PPARγ amplification was reported on the basis of tissue WES data and defined with a tumor purity-adjusted copy number (CN) ≥3. Samples with <50 reads per base mean on-target coverage across chr. 3 (containing PPARγ) were called ‘indeterminate’ for PPARγ amplification. RXRA hotspot mutations (S427F and S427Y) and FGFR3 activating mutations (S249C, Y373C, R248C and G370C) were reported on the basis of both tissue and ctDNA WES data. Any tumors not containing these pre-specified genetic alterations are called ‘wild type’ as shorthand. For tissue WES, mutations supported by SNVs with VAF >0.05 and TLOD >6.3 were called ‘positive’; otherwise, the gene was called ‘negative’ for mutations of interest if its mean coverage was ≥50 reads per base or ‘indeterminate’ if its mean coverage was lower. For ctDNA WES, mutations comprising aVAF at baseline (see ‘Circulating tumor DNA’ in Methods) were called ‘positive’; otherwise, the gene was called ‘negative’ for mutations of interest if the baseline aVAF was >0 and ‘indeterminate’ if the baseline aVAF was 0. Genetic status was determined from the combination of PPARγ amplification, tissue-based and baseline ctDNA-based RXRA/FGFR3 mutations of interest: patients ‘positive’ for any of the alterations were labeled ‘Gen+’; otherwise, they were labeled ‘Gen−’ (Supplementary Table 10).

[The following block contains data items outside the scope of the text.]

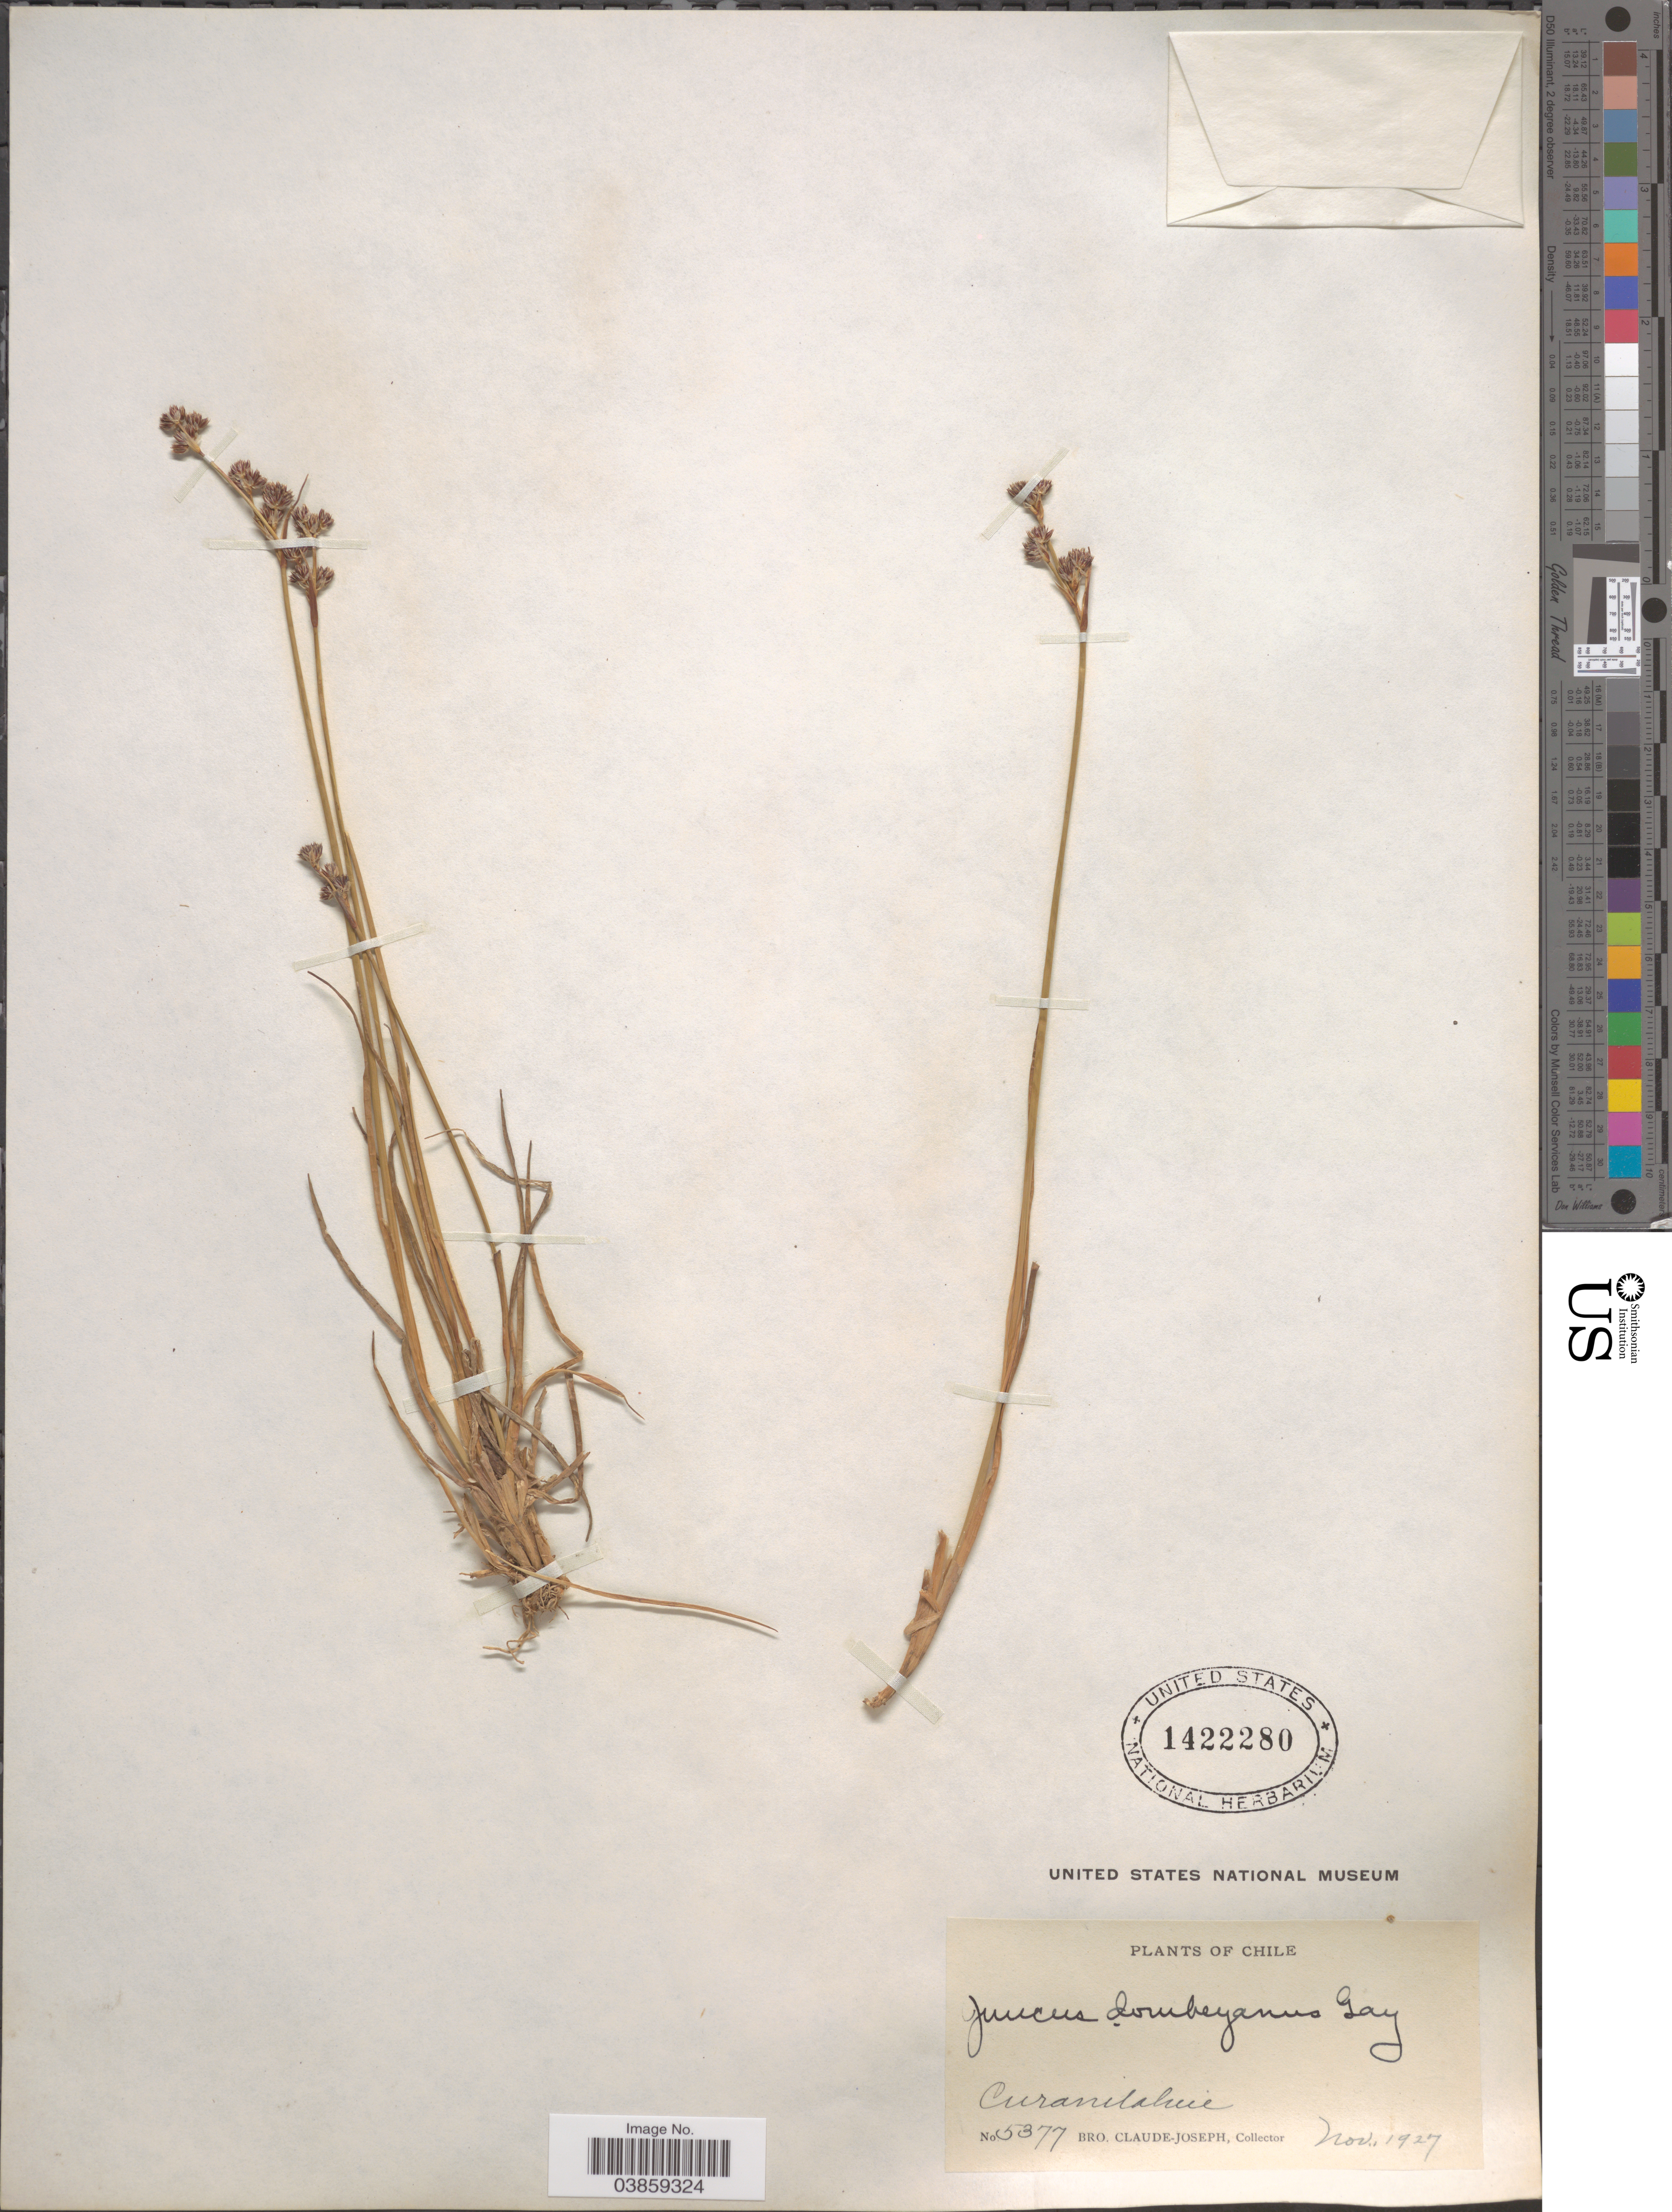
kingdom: Plantae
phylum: Tracheophyta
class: Liliopsida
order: Poales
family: Juncaceae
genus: Juncus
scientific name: Juncus dombeyanus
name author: J. Gay ex Laharpe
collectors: Bro. Claude-Joseph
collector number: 5377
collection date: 1927-11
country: Chile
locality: Curanilahue.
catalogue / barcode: US 1422280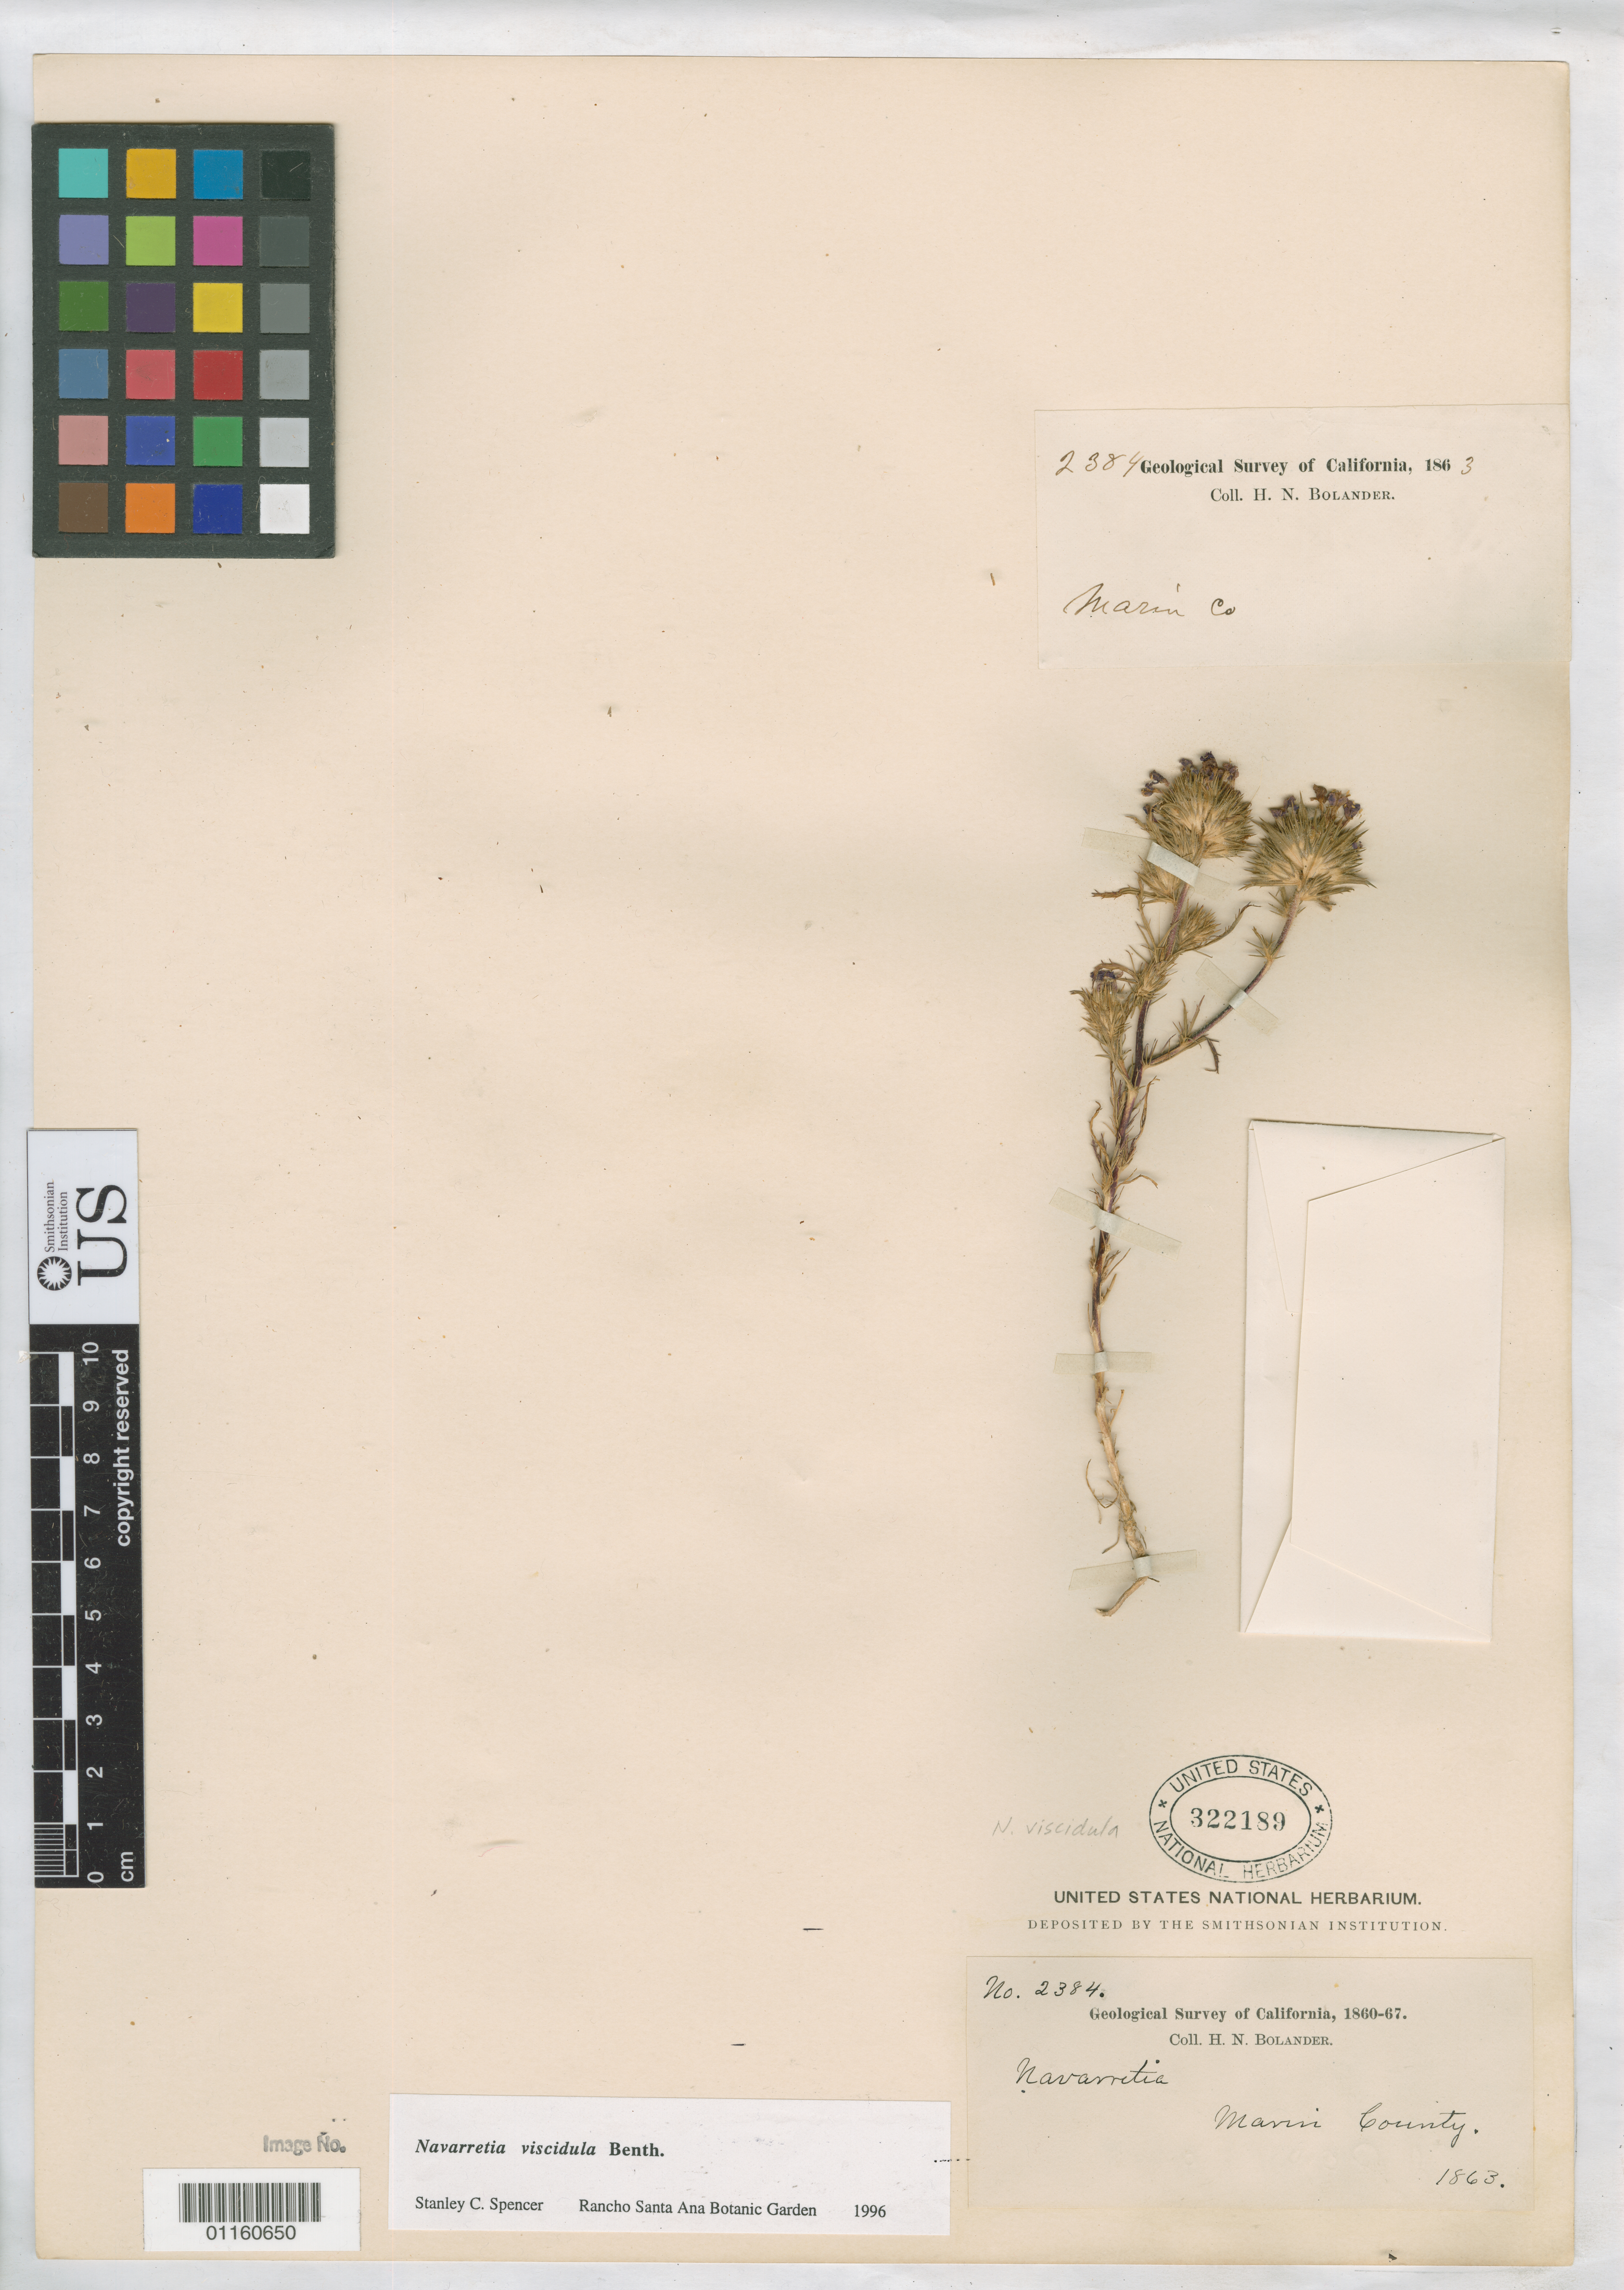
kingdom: Plantae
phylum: Tracheophyta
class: Magnoliopsida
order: Ericales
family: Polemoniaceae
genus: Navarretia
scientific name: Navarretia viscidula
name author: Benth.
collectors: H. Bolander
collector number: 2384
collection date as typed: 1863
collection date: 1863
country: United States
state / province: California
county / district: Marin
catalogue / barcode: US 322189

FX-909 molecular structure

FX-909 is a covalent inverse agonist that was discovered using a ligand-based approach with a sulfone leaving group19. The molecular structure of FX-909 shown in Supplementary Fig. 1 was generated by Flare Therapeutics using ChemDraw Professional 23.1.1.13 software. FX-909 robustly enforces a conformationally ‘repressive’ state of PPARγ, even in highly activated contexts such as RXRA S427F mutation and PPARγ amplification. FX-909 is a potent, highly selective and powerful suppressor of PPARγ transcriptional activity through enhancement of PPARγ nuclear corepressor binding affinity. FX-909 (CAS 2924573-90-8) has been registered on the National Institutes of Health Development Therapeutics Program data warehouse site, which includes the 2D and 3D chemical structures, and with the FDA Global Substance Registration System (https://pubchem.ncbi.nlm.nih.gov/source/FDA%20Global%20Substance%20Registration%20System%20(GSRS)) v3.1.2. Additional details on the compound are available on PubChem (https://pubchem.ncbi.nlm.nih.gov/compound/fx-909).

Reporting summary

Further information on research design is available in the Nature Portfolio Reporting Summary linked to this article.